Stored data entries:

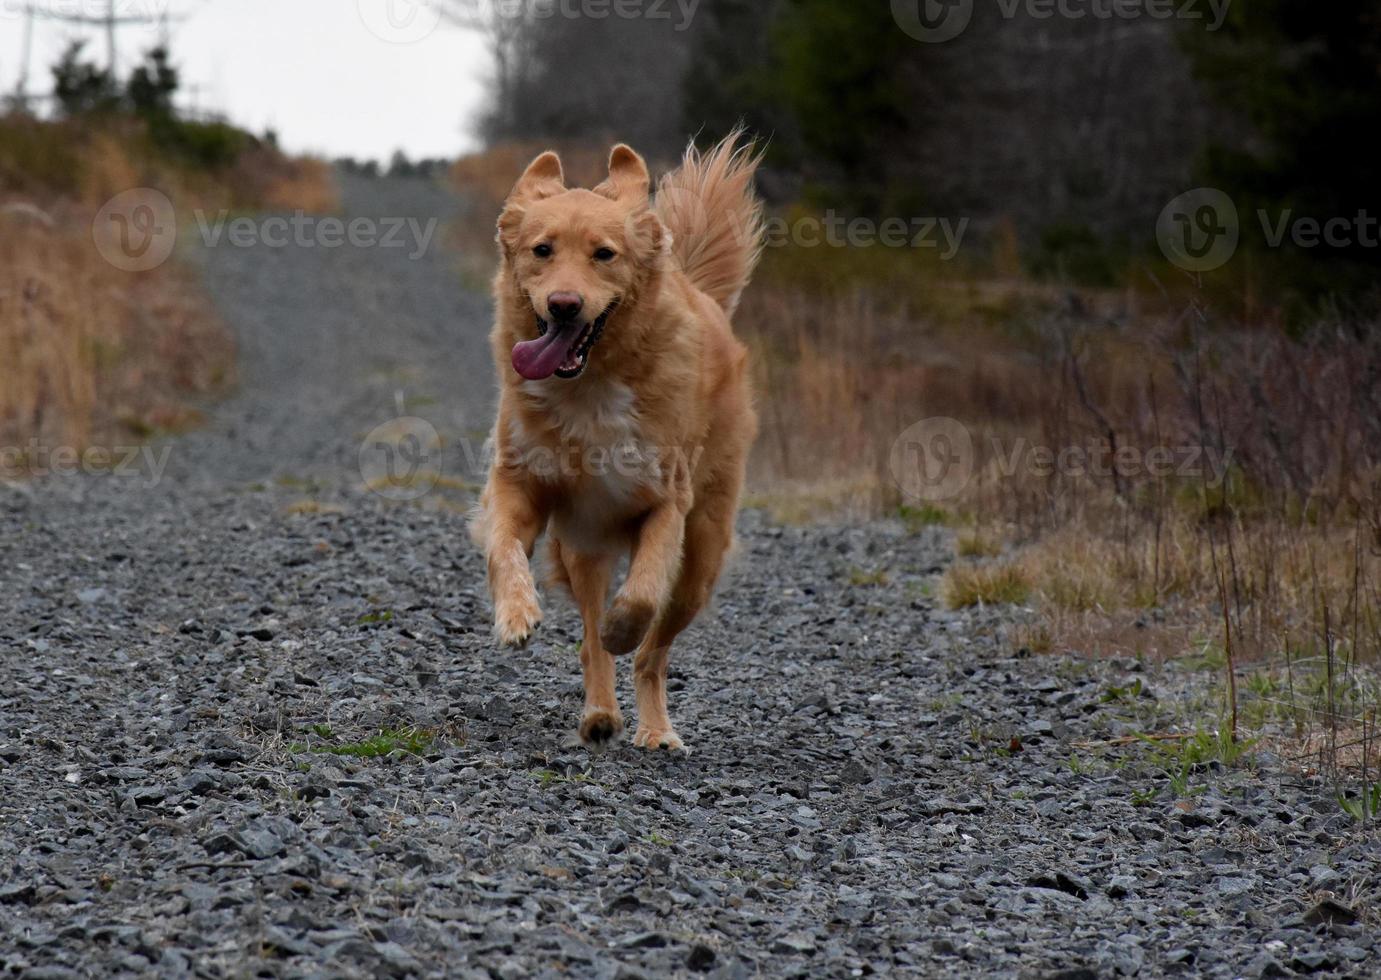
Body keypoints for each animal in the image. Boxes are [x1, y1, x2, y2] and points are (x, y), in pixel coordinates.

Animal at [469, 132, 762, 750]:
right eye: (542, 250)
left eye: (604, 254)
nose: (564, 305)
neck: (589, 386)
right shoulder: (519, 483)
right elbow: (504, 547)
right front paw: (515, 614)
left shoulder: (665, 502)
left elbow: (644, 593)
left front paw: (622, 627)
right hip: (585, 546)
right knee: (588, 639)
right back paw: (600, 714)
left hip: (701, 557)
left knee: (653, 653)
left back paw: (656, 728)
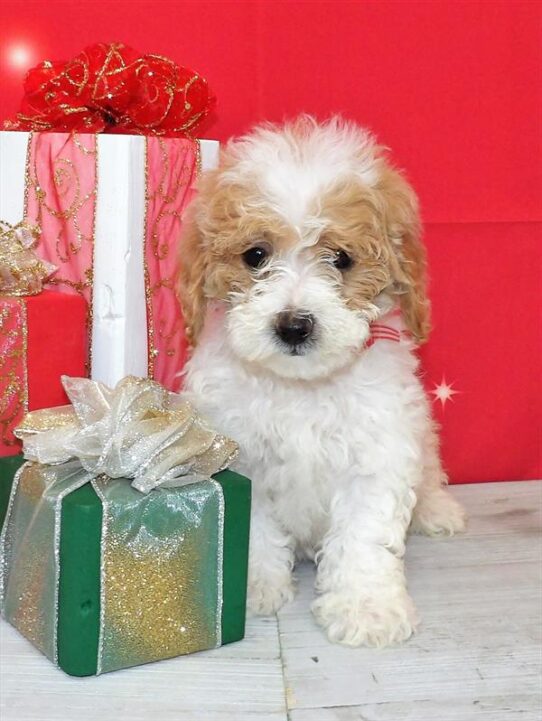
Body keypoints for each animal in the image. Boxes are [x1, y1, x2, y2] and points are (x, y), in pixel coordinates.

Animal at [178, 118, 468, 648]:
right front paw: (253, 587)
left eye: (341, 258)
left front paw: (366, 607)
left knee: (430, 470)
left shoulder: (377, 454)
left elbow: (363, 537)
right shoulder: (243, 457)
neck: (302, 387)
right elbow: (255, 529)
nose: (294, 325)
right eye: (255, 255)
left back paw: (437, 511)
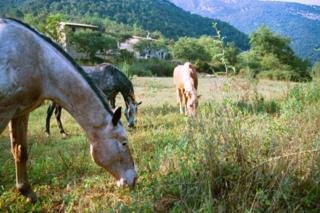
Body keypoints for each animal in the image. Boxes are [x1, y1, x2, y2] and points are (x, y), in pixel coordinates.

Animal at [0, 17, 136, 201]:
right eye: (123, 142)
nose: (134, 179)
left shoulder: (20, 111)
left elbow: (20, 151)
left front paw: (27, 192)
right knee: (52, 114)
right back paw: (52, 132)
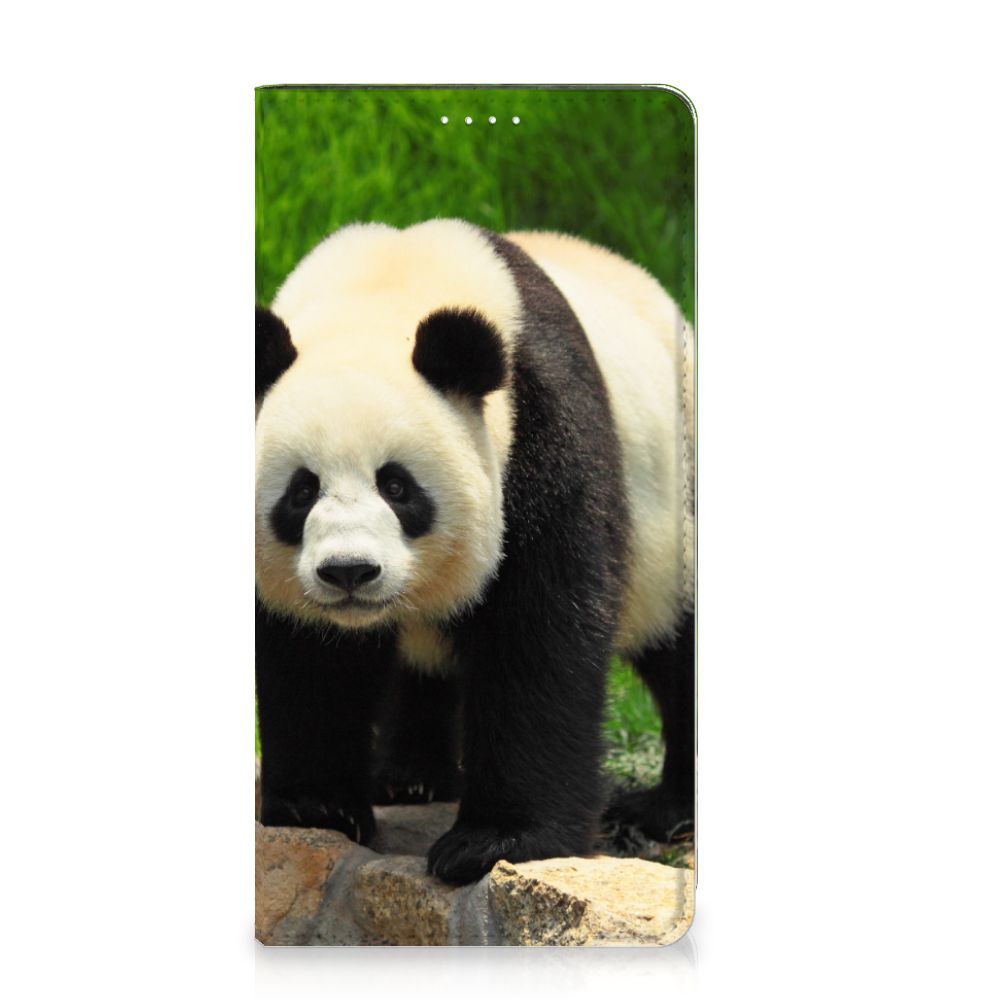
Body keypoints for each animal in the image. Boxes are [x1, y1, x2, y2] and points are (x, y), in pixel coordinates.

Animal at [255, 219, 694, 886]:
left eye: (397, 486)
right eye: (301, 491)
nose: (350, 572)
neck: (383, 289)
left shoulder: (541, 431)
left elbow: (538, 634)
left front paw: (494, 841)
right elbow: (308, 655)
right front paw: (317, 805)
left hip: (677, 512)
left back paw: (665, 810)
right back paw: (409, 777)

* **GOAL OF THE EXERCISE**
The entries above need to be transcribed word for word, and the pictures stay out.

* **PROBLEM SOLUTION**
Body keypoints for each animal in the image. Boxes are [x1, y1, x2, y2] and points are (x, y), in pixel coordinates.

Animal at [469, 132, 762, 750]:
right eye: (542, 250)
left eye: (604, 254)
nose: (564, 305)
neck: (589, 386)
right shoulder: (519, 483)
right elbow: (504, 547)
right front paw: (515, 614)
left shoulder: (665, 502)
left elbow: (644, 593)
left front paw: (622, 627)
right hip: (585, 546)
right knee: (588, 639)
right back paw: (600, 714)
left hip: (701, 557)
left knee: (653, 653)
left back paw: (656, 728)
Body keypoints for each animal in the image. Boxes are [x1, y1, x2, y2] and points are (x, y), in pixel coordinates.

Animal at [178, 118, 468, 648]:
right front paw: (253, 587)
left eye: (341, 258)
left front paw: (366, 607)
left knee: (430, 470)
left shoulder: (377, 454)
left elbow: (363, 537)
right shoulder: (243, 457)
neck: (302, 387)
right elbow: (255, 529)
nose: (294, 325)
right eye: (255, 255)
left back paw: (437, 511)
Body keypoints for each animal in the image. Boxes are [x1, y1, x2, y2] and points are (x, y), in pixel coordinates.

Animal at [0, 17, 136, 201]:
right eye: (123, 142)
nose: (134, 179)
left shoulder: (20, 111)
left elbow: (20, 151)
left front paw: (27, 192)
right knee: (52, 114)
right back paw: (52, 132)
Body keypoints for each animal in the image. Boxes are [x1, y1, x2, y2] and points are (x, y), in pixel coordinates.

Animal at [255, 219, 694, 886]:
left eye: (397, 486)
right eye: (301, 491)
nose: (350, 572)
neck: (383, 289)
left shoulder: (541, 431)
left elbow: (538, 634)
left front paw: (494, 841)
right elbow: (308, 655)
right front paw: (317, 805)
left hip: (677, 512)
left back paw: (665, 810)
right back paw: (409, 777)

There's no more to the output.